The question isn't "AgentKit vs LLMFeed."

The question is: "How do we build the complete agent infrastructure?"

Answer:

• MCP for protocol foundation (Anthropic)
• AgentKit for orchestration & safety (OpenAI)
• LLMFeed for trust & discovery (community-driven)

Each layer solves problems the others don't address.

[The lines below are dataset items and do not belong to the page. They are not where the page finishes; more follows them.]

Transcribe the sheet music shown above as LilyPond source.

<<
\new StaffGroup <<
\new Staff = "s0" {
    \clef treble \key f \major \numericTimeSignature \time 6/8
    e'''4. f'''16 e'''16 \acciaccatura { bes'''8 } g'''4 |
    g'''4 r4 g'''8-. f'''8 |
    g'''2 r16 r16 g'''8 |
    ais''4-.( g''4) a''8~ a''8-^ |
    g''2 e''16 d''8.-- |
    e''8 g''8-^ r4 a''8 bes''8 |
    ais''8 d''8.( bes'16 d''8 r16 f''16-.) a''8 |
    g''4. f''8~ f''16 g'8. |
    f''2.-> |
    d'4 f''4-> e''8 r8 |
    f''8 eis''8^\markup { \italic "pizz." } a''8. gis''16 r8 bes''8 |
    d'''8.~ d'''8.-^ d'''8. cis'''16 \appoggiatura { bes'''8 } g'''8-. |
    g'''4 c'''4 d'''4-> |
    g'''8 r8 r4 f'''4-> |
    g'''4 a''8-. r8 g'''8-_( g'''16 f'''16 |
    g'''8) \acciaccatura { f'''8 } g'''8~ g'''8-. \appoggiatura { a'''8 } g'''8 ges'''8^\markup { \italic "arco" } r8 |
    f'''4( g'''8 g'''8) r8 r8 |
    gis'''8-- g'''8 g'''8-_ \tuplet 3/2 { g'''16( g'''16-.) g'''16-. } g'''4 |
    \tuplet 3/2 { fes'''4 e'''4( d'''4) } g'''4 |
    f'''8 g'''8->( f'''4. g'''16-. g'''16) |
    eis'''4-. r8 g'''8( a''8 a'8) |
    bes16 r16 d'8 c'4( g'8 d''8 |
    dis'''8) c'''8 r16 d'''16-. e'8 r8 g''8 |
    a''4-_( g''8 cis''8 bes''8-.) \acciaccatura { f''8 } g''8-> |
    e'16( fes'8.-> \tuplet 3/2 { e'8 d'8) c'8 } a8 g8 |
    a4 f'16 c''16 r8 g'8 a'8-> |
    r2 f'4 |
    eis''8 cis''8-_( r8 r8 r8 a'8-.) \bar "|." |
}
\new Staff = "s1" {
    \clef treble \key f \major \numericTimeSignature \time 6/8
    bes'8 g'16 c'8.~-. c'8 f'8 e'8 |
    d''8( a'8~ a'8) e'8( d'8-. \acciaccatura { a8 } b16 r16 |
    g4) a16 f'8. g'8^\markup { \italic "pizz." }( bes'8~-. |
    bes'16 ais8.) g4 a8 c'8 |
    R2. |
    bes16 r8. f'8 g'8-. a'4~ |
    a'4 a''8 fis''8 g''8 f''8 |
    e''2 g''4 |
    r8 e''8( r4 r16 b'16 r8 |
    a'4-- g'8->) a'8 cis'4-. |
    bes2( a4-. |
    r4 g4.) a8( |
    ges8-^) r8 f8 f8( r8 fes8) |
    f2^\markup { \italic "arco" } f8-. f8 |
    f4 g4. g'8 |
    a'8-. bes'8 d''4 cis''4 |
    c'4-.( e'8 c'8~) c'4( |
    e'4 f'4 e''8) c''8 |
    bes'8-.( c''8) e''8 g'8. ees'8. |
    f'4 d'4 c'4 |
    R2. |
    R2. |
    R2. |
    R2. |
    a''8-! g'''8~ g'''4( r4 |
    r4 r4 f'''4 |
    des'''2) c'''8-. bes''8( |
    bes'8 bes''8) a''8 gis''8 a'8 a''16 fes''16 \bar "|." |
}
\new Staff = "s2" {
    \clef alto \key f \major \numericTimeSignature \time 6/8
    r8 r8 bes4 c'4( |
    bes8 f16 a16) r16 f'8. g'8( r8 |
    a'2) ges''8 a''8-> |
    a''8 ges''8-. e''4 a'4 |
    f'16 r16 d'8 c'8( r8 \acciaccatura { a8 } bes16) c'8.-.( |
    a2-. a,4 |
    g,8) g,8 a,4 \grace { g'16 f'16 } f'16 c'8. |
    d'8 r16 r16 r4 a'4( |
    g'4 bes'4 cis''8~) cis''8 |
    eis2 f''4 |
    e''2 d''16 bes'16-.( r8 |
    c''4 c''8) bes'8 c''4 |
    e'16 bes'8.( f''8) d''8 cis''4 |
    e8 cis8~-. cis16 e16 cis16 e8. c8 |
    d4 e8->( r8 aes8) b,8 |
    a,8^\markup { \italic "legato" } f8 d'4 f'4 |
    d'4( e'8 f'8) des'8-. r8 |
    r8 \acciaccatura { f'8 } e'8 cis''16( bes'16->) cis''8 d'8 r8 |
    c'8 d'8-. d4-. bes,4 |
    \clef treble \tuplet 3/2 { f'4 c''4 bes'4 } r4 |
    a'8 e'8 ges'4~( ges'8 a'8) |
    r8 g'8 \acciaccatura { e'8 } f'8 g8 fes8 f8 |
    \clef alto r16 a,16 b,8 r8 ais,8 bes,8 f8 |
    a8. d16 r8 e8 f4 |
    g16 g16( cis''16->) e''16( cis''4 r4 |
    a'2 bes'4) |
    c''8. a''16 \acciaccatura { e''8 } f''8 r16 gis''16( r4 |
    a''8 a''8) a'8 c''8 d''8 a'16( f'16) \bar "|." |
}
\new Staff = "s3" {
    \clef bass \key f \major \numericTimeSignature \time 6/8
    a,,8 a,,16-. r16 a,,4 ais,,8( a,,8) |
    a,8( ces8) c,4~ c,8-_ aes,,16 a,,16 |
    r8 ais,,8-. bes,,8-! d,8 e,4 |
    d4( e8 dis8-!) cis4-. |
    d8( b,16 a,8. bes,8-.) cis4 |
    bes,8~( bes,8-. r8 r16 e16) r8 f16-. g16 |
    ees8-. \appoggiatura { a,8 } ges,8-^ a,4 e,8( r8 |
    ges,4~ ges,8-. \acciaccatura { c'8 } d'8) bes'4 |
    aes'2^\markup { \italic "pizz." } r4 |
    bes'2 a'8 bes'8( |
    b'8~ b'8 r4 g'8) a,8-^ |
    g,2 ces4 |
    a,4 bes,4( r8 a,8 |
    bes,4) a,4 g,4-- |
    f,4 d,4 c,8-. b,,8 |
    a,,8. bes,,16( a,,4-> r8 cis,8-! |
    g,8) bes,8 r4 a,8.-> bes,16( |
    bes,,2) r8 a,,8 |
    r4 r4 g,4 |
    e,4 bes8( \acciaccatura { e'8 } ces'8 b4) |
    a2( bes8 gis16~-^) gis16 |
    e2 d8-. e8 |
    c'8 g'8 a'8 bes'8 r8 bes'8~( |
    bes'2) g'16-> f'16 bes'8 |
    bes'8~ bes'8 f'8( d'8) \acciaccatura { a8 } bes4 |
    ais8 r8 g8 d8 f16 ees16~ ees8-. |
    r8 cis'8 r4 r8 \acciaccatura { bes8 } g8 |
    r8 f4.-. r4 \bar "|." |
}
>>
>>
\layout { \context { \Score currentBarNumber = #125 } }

Together, they create the complete stack for autonomous AI.

Getting Started

If You're Using AgentKit

Add LLMFeed trust layer:

1. Publish your capabilities:

json
// /.well-known/mcp.llmfeed.json
{
  "feed_type": "mcp",
  "capabilities": [ /* from AgentKit */ ],
  "trust": { /* add verification */ }
}

2. Sign your declarations
3. Enable web-scale discovery

If You're Using LLMFeed

Consider AgentKit for orchestration:

1. Build workflows visually
2. Add your

   .well-known/

   feeds to registry
3. Apply runtime guardrails
4. Manage connectors centrally

If You're Starting Fresh

Use both from day one:

1. Define capabilities (LLMFeed format)
2. Build orchestration (AgentKit Builder)
3. Sign declarations (LLMFeed trust)
4. Deploy everywhere (both systems)

Resources

• AgentKit: openai.com/agentkit
• LLMFeed Spec: wellknownmcp.org/spec
• MCP Protocol: modelcontextprotocol.io
• Integration Guide: wellknownmcp.org/tools

The agentic web needs both orchestration and trust.

AgentKit provides orchestration. LLMFeed provides trust.

Together, they enable autonomous AI.